Sering dikatakan bahwa gejala terlazim yang menyertai hipertensi meliputi nyeri
kepala dan kelelahan. Dalam kenyataannya ini merupakan gejala terlazim yang
mengenai kebanyakan pasien yang mencari pertolongan medis.

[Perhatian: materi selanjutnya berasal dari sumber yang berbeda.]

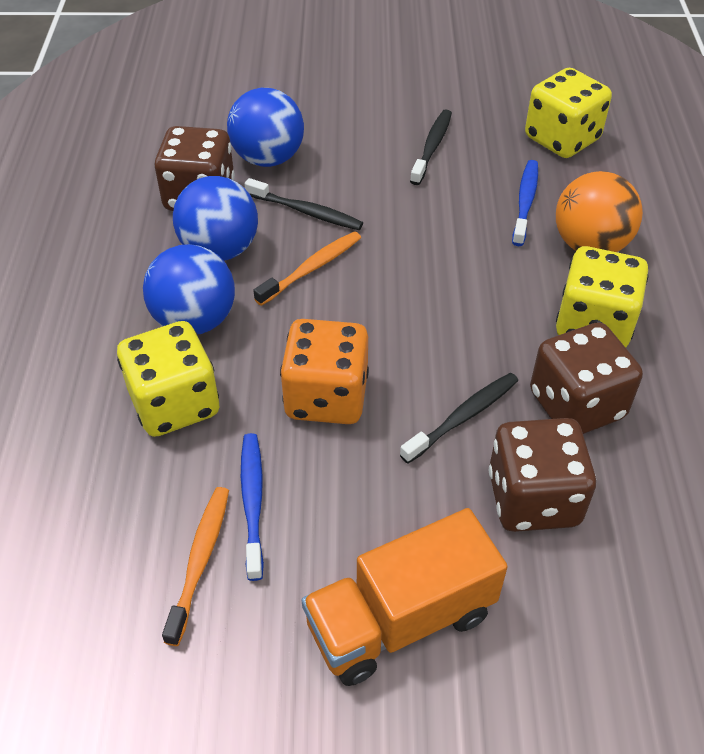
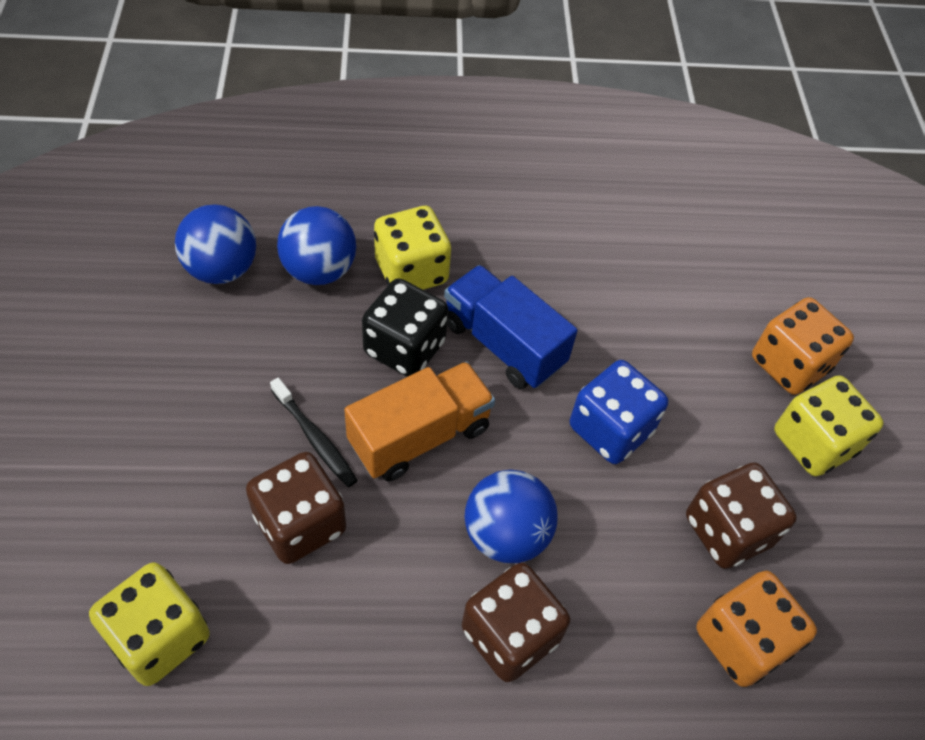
black dice: none = 0 -> [362,278,448,377] = 1
black toothbrush: [244,178,363,230] [400,373,518,463] [410,109,452,185] = 3 -> [270,378,358,487] = 1
blue dice: none = 0 -> [570,360,668,464] = 1
blue toothbrush: [241,433,264,581] [512,160,538,246] = 2 -> none = 0
blue truck: none = 0 -> [444,265,578,389] = 1
orange ball: [556,171,643,252] = 1 -> none = 0
orange dice: [280,319,369,424] = 1 -> [696,571,817,687] [752,297,854,395] = 2
orange toothbrush: [162,487,229,646] [253,231,361,306] = 2 -> none = 0

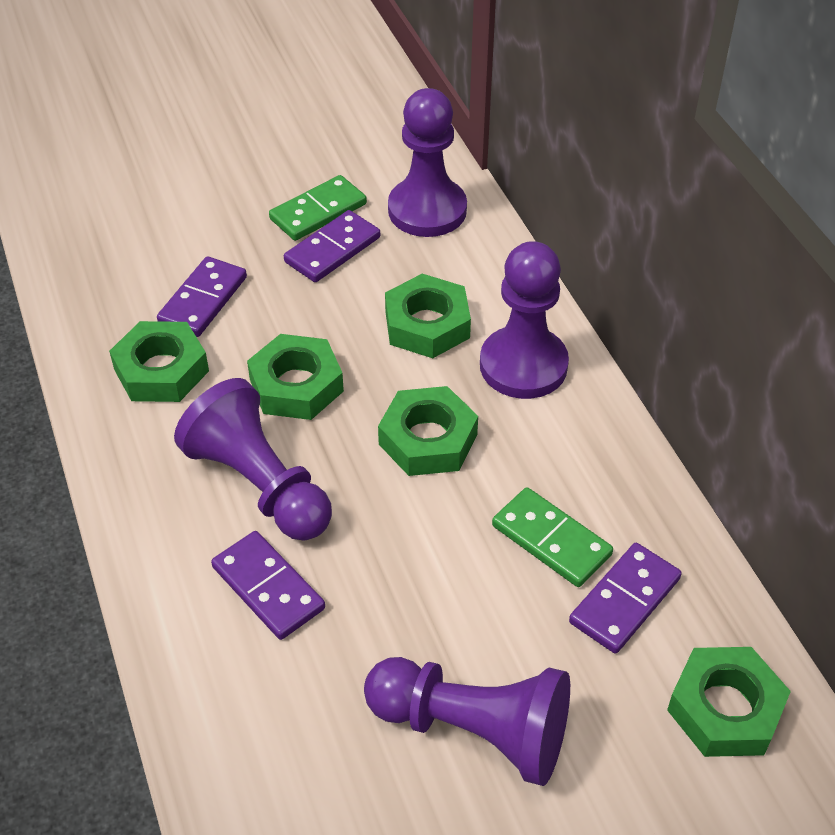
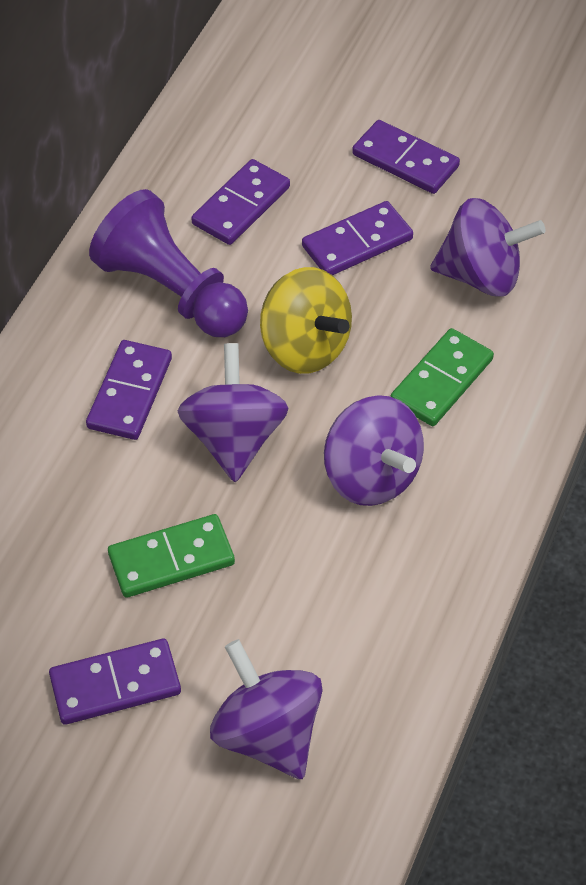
green nut: [109,321,209,402] [247,334,344,420] [378,386,478,476] [385,274,471,358] [667,647,791,757] = 5 -> none = 0
purple domino: [157,256,247,337] [211,531,325,640] [284,210,380,282] [569,543,682,653] = 4 -> [49,639,181,725] [86,340,172,440] [191,159,290,245] [302,201,413,275] [352,120,460,194] = 5
purple pawn: [174,378,332,541] [364,657,570,786] [388,88,467,237] [480,241,569,399] = 4 -> [89,189,248,337] = 1
purple spinning top: none = 0 -> [178,343,289,482] [210,639,323,779] [324,395,424,506] [430,198,546,297] = 4
yellow spinning top: none = 0 -> [260,267,352,374] = 1

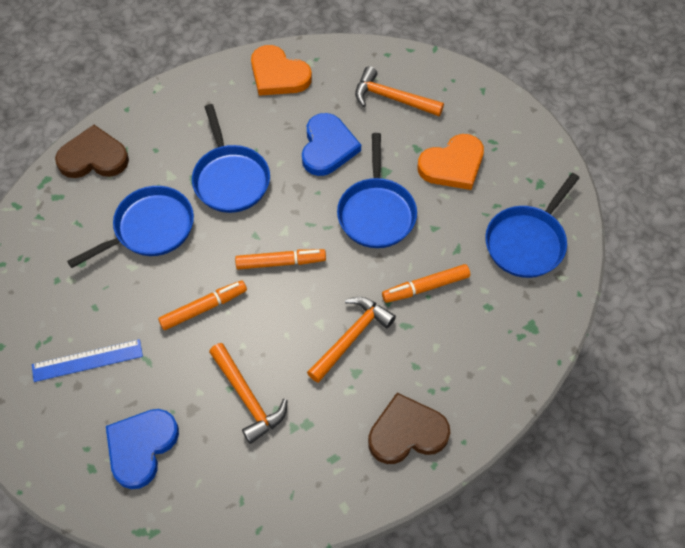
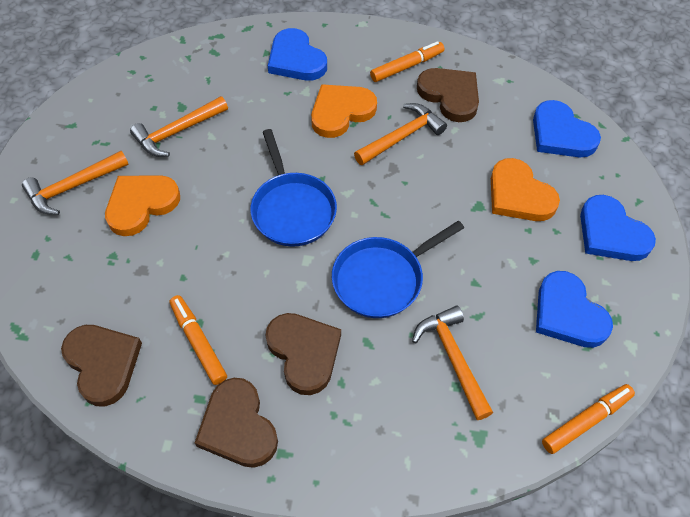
blue heart: [106,409,179,489] [302,113,361,176] = 2 -> [268,28,327,81] [533,100,601,157] [536,271,613,348] [580,195,656,261] = 4
blue pan: [67,186,194,268] [192,104,270,213] [337,133,417,248] [485,173,579,278] = 4 -> [251,129,337,247] [332,221,464,318] = 2
blue ruler: [32,339,143,382] = 1 -> none = 0
brown heart: [55,125,129,178] [368,393,450,464] = 2 -> [61,325,142,406] [195,378,278,468] [265,313,341,395] [417,68,479,122] = 4
orange hammer: [209,343,288,444] [307,297,396,383] [355,66,444,116] = 3 -> [22,151,129,215] [130,96,228,157] [354,103,447,165] [412,305,493,420] = 4
orange heart: [251,45,312,96] [418,134,484,190] = 2 -> [105,175,180,236] [311,84,377,138] [491,158,560,221] = 3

Manifestasi klinis pada klien dengan hipertensi adalah :


a. Peningkatan tekanan darah > 140/90 mmHg
b. Sakit kepala
c. Pusing / migraine
d. Rasa berat ditengkuk
e. Penyempitan pembuluh darah
f. Sukar tidur
g. Lemah dan lelah
h. Sulit bernafas saat beraktivitas
D. Akibat Hipertensi
Efek pada organ :

1. Otak

a. Pemekaran pembuluh darah


b. Perdarahan
c. Kematian sel otak : stroke
2. Ginjal
a. Malam banyak kencing
b. Kerusakan sel ginjal
c. Gagal ginjal
3. Jantung
a. Membesar
b. Sesak nafas (dyspnoe)
c. Cepat lelah
d. Gagal jantung

E. Pencegahan
1. Usahakan untuk dapat mempertahankan berat badan yang ideal (cegah kegemukan).
2. Batasi pemakaian garam.
3. Mulai kurangi pemakaian garam sejak dini apabila diketahui ada faktor keturunan
hipertensi dalam keluarga.
4. Tidak merokok.
5. Perhatikan keseimbangan gizi, perbanyak buah dan sayuran.
6. Hindari minum kopi yang berlebihan.
7. Batasi makanan.
8. Mempertahankan gizi (diet yang sehat seimbang).
9. Periksa tekanan darah secara teratur, terutama jika usia sudah mencapai 40 tahun.
Bagi yang sudah sakit
1. Berobat secara teratur.
2. Jangan menghentikan, mengubah, dan menambah dosis dan jenis obat tanpa
petunjuk dokter.
3. Konsultasikan dengan petugas kesehatan jika menggunakan obat untuk penyakit lain
karena ada obat yang dapat meningkatkan atau memperburuk hipertensi.
F. Pengobatan
Pengobatan hipertensi untuk mencegah terjadinya komplikasi lebih lanjut:
1. Pengobatan farmakologis yaitu dengan menggunakan obat-obatan atas ijin dokter
2. Pengobatan non farmakologis yaitu dengan:
a. Mengurangi asupan garam dan lemak
b. Mengurangi atau menghilangkan kebiasaan minum alkohol bagi yang
mengkonsumsinya
c. Berhenti merokok bagi yang merokok
d. Menurunkan berta badan bagi yang kegemukan
e. Olah raga teratur seperti joging, jalan cepat, bersepeda, berenang
f. Menghindari ketegangan
g. Istirahat cukup
h. Hidup tenang

DAFTAR PUSTAKA

Smeltzer C. Suzanne, Brunner & Suddarth. 2002. Buku Ajar Keperawatan Medikal Bedah.